Ao defender a manutenção da taxa de câmbio num nível considerado adequado pelo governo e exportadores, Ciro citou a China como exemplo de sucesso nessa empreitada. É preciso compreender, entretanto, por que a China consegue administrar sua taxa de câmbio, sem comprometer o controle da inflação, enquanto o Brasil não. A explicação está na enorme diferença entre as taxas de poupança doméstica dos dois países: a brasileira é de apenas 15% do PIB, enquanto a chinesa, de quase 50%.
Quando o banco central de um país decide desvalorizar a taxa de câmbio, ele compra dólares dos exportadores, elevando as reservas internacionais, o que gera como contrapartida uma emissão monetária de igual montante. Para que esta não provoque pressão inflacionária, o banco central vende títulos que retiram de circulação a moeda emitida. Num país com alta taxa de poupança doméstica, a colocação dos títulos encontra inúmeros compradores, não havendo quase necessidade de se elevar a taxa de juros, nem de encurtar prazos de vencimento. Os dólares são aplicados pelo banco central em títulos internacionais, que geram os juros usados para remunerar os poupadores que compraram os títulos domésticos usados na neutralização dos dólares.
No Brasil, os títulos que neutralizam o impacto monetário da compra de dólares só encontram compradores se houver uma elevação da taxa de juros ou encurtamento de prazos. Neste momento, o Bacen possui cerca de R$ 1,1 trilhão – 18% do PIB, mais do triplo da base monetária – em operações compromissadas. Estas são títulos de prazo médio curtíssimo – 20 dias -, dos quais metade resultam da elevação das reservas internacionais a partir de 2006. O Bacen brasileiro, conforme indicam esses números, não tem condições de determinar a taxa de câmbio, podendo apenas amortecer oscilações abruptas mediante intervenções com swaps e venda de linhas de câmbio.

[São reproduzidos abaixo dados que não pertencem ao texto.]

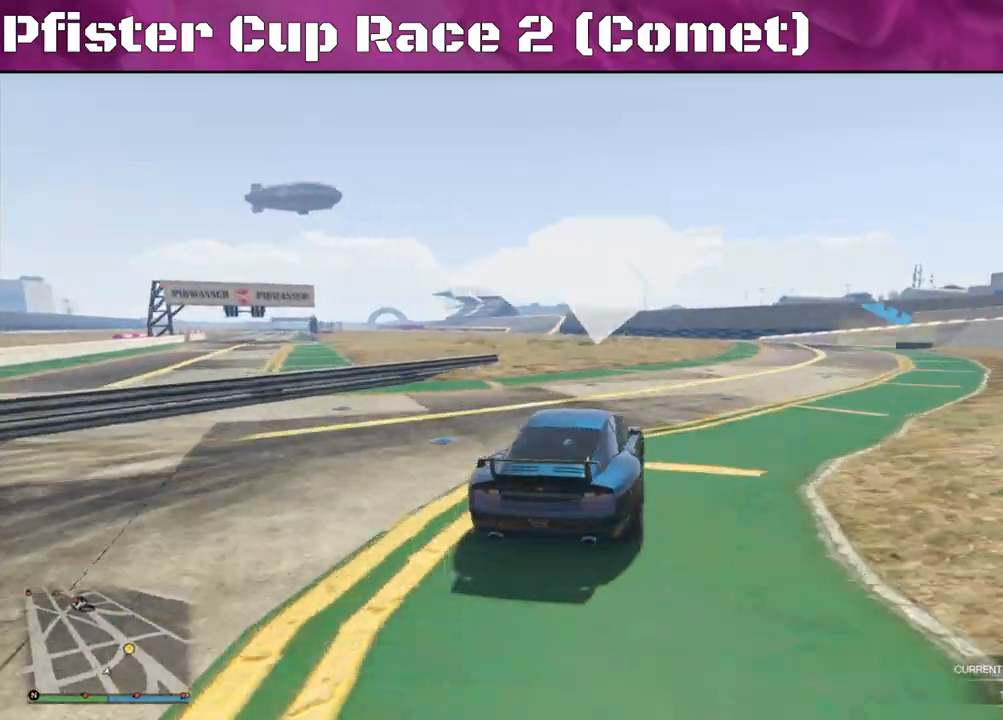
{"buttons": ["R2"], "left_stick": "left", "right_stick": "center", "events": [[100, "left_stick", "right"], [267, "left_stick", "center"], [500, "left_stick", "left"]]}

A experiência traumática do governo Dilma Rousseff mostrou que, quando o Bacen passa a ter outros objetivos além do cumprimento da meta de inflação, a inconsistência de suas tarefas gera apenas perda de sua credibilidade. O resultado é uma inflação crescente, sem manutenção de câmbio competitivo ou geração de mais empregos.
Há que se lembrar também que a desvalorização cambial reduz o salário real do trabalhador e piora a distribuição de renda. Embora esse fato raramente seja lembrado, o livro Macroeconomia Desenvolvimentista, de coautoria de um dos principais assessores de Ciro, Nelson Marconi, traz em seu capítulo 16 uma proposta (voluntarista e bastante inocente) de negociar essa perda com os trabalhadores. Ciro não é o único candidato a defender controle cambial. O PT vem repetindo o mesmo tema. Seria proveitoso e mais honesto que ambas as candidaturas discutissem os dois pontos – desvalorização do câmbio e perda salarial – simultaneamente, em vez de abordar apenas o primeiro deles.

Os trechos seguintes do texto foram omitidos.